Wout Boerjan - POPMET

Description of the PI

Wout BoerjanBoerjan Wout was born in Antwerp (Belgium) in 1963. He studied biology at Ghent University (Belgium) and earned his PhD in Plant Biotechnology at the same University in 1993. During his PhD, he worked on auxin biosynthesis and gene silencing. He is currently a full professor at Ghent University and group leader at the VIB Center for Plant Systems Biology in Ghent where he leads the Bioenergy and Bio-aromatics Group. The research in his team is aimed at underpinning the transition from a fossil-based to a sustainable bio-economy. His primary focus is understanding the biosynthesis and structure of lignin to provide the fundamental knowledge needed to improve biomass processing into fermentable sugars and aromatic building blocks for the chemical industry.

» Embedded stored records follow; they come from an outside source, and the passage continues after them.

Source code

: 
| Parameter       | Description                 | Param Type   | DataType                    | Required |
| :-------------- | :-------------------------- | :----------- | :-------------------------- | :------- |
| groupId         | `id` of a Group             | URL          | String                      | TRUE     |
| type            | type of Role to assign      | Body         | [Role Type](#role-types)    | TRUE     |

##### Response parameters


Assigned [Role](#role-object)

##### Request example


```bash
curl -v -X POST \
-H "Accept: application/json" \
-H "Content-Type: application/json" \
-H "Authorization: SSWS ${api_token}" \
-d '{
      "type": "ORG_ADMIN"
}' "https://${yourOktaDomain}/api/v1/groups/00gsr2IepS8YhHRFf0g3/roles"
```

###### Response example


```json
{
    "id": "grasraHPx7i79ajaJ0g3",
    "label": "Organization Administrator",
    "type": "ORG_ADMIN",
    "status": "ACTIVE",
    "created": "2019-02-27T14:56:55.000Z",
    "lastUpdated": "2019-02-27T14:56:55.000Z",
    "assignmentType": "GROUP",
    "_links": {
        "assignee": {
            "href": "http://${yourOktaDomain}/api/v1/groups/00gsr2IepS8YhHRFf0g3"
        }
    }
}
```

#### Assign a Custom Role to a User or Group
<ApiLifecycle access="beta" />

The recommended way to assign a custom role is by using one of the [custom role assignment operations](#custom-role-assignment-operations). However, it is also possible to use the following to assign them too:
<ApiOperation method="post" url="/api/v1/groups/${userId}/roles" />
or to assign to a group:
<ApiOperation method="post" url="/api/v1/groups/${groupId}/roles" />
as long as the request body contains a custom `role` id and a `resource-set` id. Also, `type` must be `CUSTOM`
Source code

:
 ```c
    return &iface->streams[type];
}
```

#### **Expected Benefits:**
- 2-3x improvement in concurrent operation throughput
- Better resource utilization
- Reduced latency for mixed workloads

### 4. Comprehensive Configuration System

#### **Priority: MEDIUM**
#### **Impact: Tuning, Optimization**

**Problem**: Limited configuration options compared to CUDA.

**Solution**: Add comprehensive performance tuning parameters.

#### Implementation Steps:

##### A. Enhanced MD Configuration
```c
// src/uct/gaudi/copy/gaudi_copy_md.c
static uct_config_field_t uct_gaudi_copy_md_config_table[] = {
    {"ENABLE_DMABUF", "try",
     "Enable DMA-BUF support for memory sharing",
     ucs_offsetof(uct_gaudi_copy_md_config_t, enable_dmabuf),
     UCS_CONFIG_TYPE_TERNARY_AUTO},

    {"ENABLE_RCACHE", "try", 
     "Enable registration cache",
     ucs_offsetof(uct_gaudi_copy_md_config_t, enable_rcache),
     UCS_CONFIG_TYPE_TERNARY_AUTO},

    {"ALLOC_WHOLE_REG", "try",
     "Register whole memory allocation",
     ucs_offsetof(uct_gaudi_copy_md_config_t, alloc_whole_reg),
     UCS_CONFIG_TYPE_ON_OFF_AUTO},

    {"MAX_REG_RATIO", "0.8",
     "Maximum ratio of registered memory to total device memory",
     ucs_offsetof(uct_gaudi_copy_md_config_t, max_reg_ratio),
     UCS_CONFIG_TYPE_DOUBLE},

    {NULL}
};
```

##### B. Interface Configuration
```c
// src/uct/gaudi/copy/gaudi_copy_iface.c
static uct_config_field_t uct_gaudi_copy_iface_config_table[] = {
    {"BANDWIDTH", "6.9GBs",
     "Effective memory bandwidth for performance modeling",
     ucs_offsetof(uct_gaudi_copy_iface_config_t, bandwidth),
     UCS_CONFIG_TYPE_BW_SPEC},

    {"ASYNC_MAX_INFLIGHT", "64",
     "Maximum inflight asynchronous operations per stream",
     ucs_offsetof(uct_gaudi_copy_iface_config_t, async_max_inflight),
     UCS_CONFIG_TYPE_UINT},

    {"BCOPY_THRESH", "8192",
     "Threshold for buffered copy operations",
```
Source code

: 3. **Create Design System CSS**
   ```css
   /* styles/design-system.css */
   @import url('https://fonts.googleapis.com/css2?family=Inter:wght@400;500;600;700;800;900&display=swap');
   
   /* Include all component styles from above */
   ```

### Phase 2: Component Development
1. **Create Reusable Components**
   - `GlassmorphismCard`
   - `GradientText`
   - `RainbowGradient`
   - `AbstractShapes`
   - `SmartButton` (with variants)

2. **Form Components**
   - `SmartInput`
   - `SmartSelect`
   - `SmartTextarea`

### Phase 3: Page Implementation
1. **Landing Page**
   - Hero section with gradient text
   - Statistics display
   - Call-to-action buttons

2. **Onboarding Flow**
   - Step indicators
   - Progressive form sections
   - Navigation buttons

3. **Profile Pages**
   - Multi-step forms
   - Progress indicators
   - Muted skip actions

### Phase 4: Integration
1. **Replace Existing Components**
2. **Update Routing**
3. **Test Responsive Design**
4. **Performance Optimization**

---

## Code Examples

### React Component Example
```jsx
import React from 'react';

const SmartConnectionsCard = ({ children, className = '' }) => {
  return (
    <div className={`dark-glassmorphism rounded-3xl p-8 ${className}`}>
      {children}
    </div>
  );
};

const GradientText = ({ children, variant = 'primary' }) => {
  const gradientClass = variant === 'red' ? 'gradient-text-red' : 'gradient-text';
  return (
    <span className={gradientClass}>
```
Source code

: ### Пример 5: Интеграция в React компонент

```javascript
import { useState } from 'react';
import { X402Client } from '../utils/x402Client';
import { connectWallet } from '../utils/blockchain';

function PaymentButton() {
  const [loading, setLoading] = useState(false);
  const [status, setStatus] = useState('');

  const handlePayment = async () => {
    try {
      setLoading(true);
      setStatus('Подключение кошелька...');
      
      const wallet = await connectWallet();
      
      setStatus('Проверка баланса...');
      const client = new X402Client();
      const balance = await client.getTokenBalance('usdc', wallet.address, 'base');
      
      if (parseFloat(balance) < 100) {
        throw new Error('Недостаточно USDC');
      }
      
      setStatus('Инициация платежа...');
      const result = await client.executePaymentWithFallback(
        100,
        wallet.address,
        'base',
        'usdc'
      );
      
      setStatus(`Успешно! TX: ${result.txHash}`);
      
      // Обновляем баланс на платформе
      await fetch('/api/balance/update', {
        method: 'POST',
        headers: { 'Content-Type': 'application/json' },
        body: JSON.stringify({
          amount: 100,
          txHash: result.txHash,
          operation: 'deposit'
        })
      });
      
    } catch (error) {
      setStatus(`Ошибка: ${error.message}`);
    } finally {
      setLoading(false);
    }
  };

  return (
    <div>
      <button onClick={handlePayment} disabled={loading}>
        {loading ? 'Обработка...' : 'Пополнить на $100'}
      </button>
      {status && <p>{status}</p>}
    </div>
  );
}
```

Arabidopsis, poplar and maize are used as model systems for gene discovery, and poplar and maize for translational research. His group established two field trials with transgenic poplar trees in Belgium. In 2009, Wout Boerjan was named “Forest Biotechnologist of the Year”. He is associate editor of Bioenergy Research and is on the Clarivate Analytics list of Highly-Cited researchers in the field of Plant and Animal Sciences. He is EMBO member and visiting professor at TUAT (Tokyo, Japan). He recently obtained an ERC-Advanced-Grant, POPMET, to discover secondary metabolites and their biosynthetic pathways in the model tree poplar.

 

Description of the project

POPMETLarge-scale identification of metabolites, metabolic pathways and their genes in the model tree poplar
Poplar is an important woody biomass crop and at the same time the model of choice for molecular research in trees. Although there is steady progress in resolving the functions of unknown genes, the identities of most secondary metabolites in poplar remain unknown. The lack of metabolite identities in experimental systems is a true gap in information content, and impedes obtaining deep insight into the complex biology of living systems. The main reason is that metabolites are difficult to purify because of their low abundance, hindering their structural characterization and the discovery of their biosynthetic pathways. In this project, we will use CSPP, an innovative method recently developed in my lab, to systematically predict the structures of metabolites along with their biosynthetic pathways in poplar wood, bark and leaves. This CSPP method is based on a combination of metabolomics and informatics. In a next step, the CSPP tool will be combined with two complementary genetic approaches based on re-sequence data from 750 poplar trees to identify the genes encoding the enzymes in the predicted pathways. Genome Wide Association Studies (GWAS) will be made to identify SNPs in the genes involved in the metabolic conversions. Subsequently, rare defective alleles will be identified for these genes in the sequenced population. Genes identified by both approaches will then be further studied either by crossing natural poplars that are heterozygous for the defective alleles, or by CRISPR/Cas9-based gene editing in poplar. The functional studies will be further underpinned by enzyme assays. Given that almost no information is currently available on the structure of most secondary metabolites, neither on their metabolic pathways, this large-scale identification effort will stimulate a quantum leap in our basic understanding of secondary metabolism in the tree model system poplar, and will lay the foundation to further develop poplar as an industrial wood-producing crop.